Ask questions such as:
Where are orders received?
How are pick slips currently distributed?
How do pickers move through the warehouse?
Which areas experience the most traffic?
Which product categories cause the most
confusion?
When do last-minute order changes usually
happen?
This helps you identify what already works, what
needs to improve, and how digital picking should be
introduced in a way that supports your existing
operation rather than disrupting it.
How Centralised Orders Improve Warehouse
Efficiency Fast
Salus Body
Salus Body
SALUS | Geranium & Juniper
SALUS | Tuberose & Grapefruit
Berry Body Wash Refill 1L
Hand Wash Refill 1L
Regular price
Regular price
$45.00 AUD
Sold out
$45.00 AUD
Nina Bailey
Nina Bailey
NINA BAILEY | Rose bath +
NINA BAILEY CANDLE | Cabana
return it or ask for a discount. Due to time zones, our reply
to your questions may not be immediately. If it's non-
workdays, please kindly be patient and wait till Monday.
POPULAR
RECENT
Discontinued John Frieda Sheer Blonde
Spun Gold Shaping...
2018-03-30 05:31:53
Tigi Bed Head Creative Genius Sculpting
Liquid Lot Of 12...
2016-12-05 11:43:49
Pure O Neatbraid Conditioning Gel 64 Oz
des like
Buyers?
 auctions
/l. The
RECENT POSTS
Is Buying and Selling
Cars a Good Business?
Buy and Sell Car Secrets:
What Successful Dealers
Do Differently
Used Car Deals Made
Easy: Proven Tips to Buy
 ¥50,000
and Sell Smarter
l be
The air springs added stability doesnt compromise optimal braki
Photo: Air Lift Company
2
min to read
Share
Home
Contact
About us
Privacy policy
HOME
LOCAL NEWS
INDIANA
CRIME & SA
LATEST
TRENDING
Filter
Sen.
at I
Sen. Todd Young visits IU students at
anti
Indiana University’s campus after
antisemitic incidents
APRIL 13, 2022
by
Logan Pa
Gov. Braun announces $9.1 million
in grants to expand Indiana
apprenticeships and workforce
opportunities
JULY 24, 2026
· · · · ·
About this exercise:
Only the lines from the one holding "Indiana University’s campus after" through the end of the listing should appear in the response, each restated exactly.

Task answer:
Indiana University’s campus after
antisemitic incidents
APRIL 13, 2022
by
Logan Pa
Gov. Braun announces $9.1 million
in grants to expand Indiana
apprenticeships and workforce
opportunities
JULY 24, 2026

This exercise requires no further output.